Corresponde a los progresistas impulsar el cambio, meter octanaje y energía a la búsqueda de nuevas soluciones, de más y mejor justicia social, de la mejor y bien entendida igualdad (sobre todo, de oportunidades), de proteger y mejorar los derechos de las minorías, haciéndolos efectivos y no meras entelequias retóricas. Es progresista, creo, empujar el vehículo en esa dirección, con determinación, con la mayor solidaridad y afecto por los más necesitados. Pero también lo es protegerse contra las vanguardias imprudentes e hiperactivas que nos despeñarían en la próxima curva. Se trata de equilibrios, de homeostasis, de mucho motor y mucho freno, como los coches de lujo. Lujo al que deberíamos aspirar si queremos ser sociedades tan fuertes y dinámicas como estables.

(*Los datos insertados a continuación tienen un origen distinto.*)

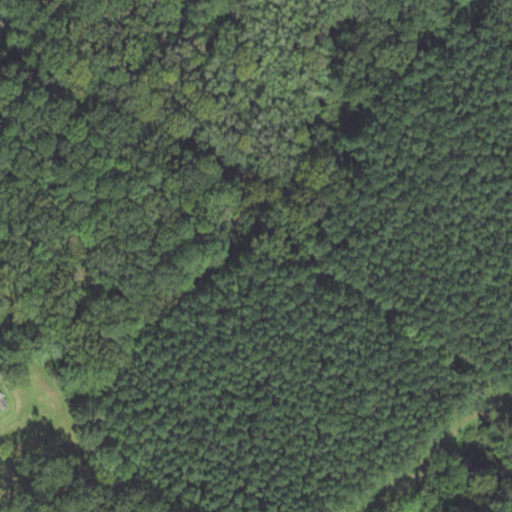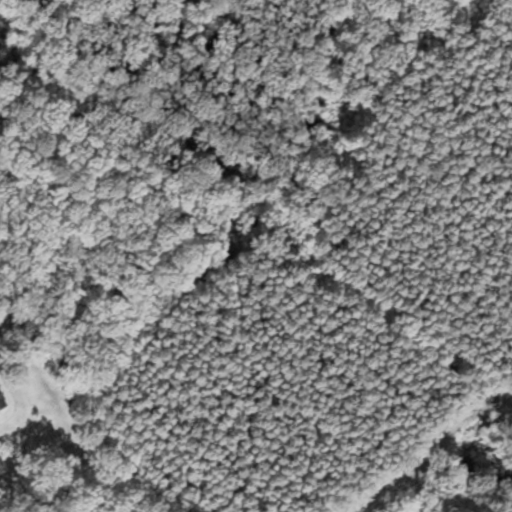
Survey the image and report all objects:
building: (2, 407)
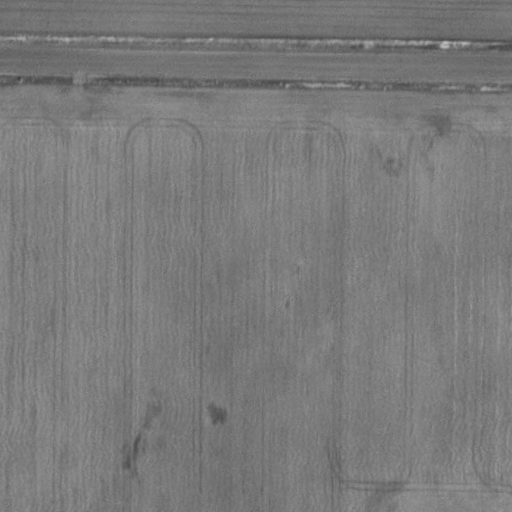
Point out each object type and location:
road: (256, 62)
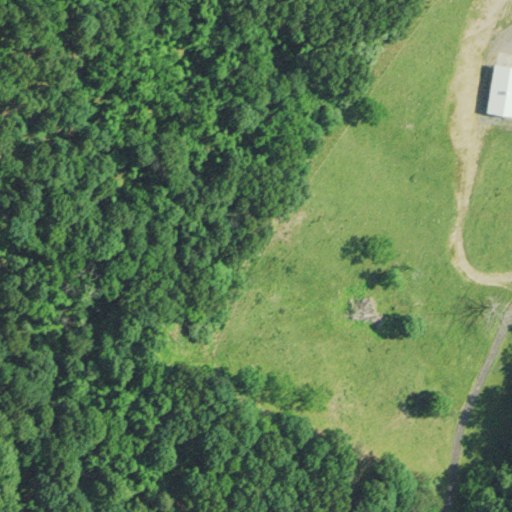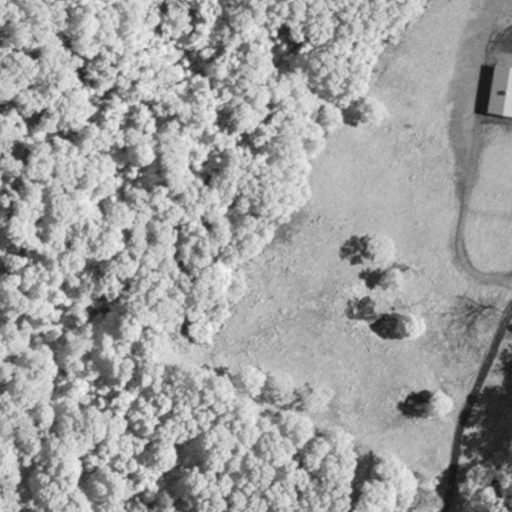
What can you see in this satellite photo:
road: (466, 405)
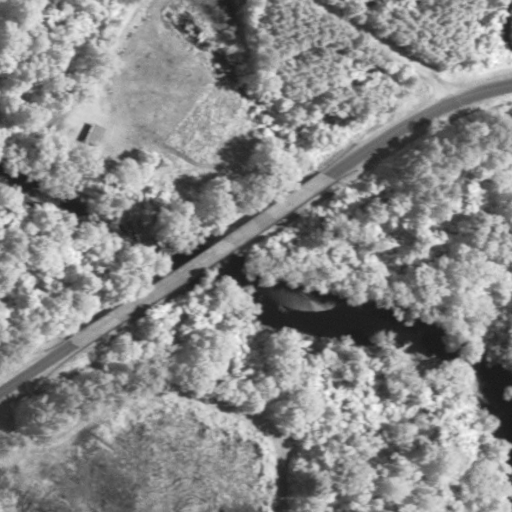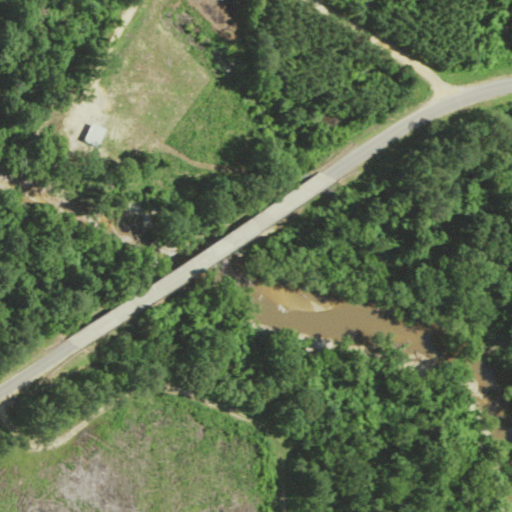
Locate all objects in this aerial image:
road: (410, 120)
road: (194, 262)
river: (276, 296)
road: (34, 369)
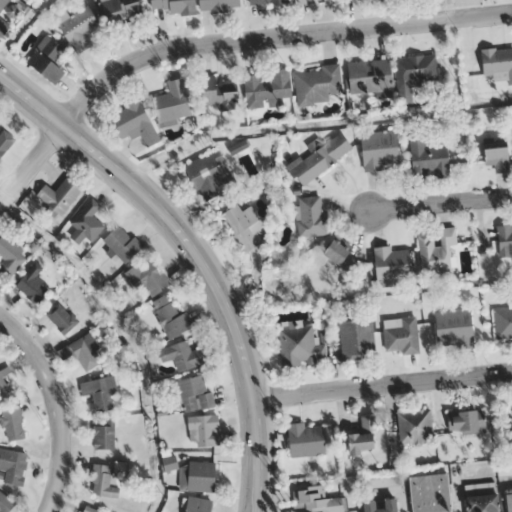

No ofenderé yo su inteligencia, amable lector, ni siquiera sugiriendo a cuál de las tareas descritas debería apuntarse uno u otro. Pero creo que sería buena idea cuestionarse: ¿se vende de eso por aquí... hay alguien al servicio de labores tan necesarias, eternamente urgentes? Convendría darse un tiempo antes de responder. Concisamente, un ejemplo. He leído y oído recientemente algunos datos muy al caso sobre la aplicación de la eutanasia en esta España nuestra (pueden consultarse los informes anuales sobre la prestación del derecho a morir, publicados por el Ministerio de Sanidad). Una de cada tres personas que pide acogerse a la ley de muerte digna fallece antes de que se resuelva su expediente, generalmente entre notables sufrimientos. Entiendo bien que se extremen todas las cautelas en estos casos. Pero sugeriría igual empeño y mimo en que viva (bien) quien quiera vivir que en retrasar la muerte de aquel que desea morir. Esto también es celebrar la vida. Y de eso se trata. Frenar y acelerar.